Task statement – Your answer must be one number: the count of lines below that include "APERTURE".

-=-=-

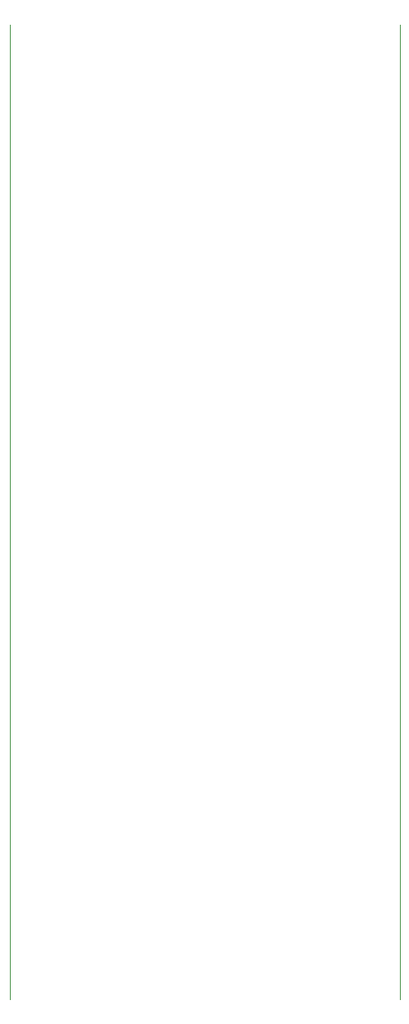
<source format=gbr>
G04 #@! TF.GenerationSoftware,KiCad,Pcbnew,(5.1.5)-3*
G04 #@! TF.CreationDate,2020-08-09T20:32:30-07:00*
G04 #@! TF.ProjectId,AND,414e442e-6b69-4636-9164-5f7063625858,rev?*
G04 #@! TF.SameCoordinates,Original*
G04 #@! TF.FileFunction,OtherDrawing,Comment*
%FSLAX46Y46*%
G04 Gerber Fmt 4.6, Leading zero omitted, Abs format (unit mm)*
G04 Created by KiCad (PCBNEW (5.1.5)-3) date 2020-08-09 20:32:30*
%MOMM*%
%LPD*%
G04 APERTURE LIST*
%ADD10C,0.050000*%
G04 APERTURE END LIST*
D10*
X30000000Y0D02*
X30000000Y-100000000D01*
X70000000Y0D02*
X70000000Y-100000000D01*
M02*

</source>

-=-=-

Exercise solution – 2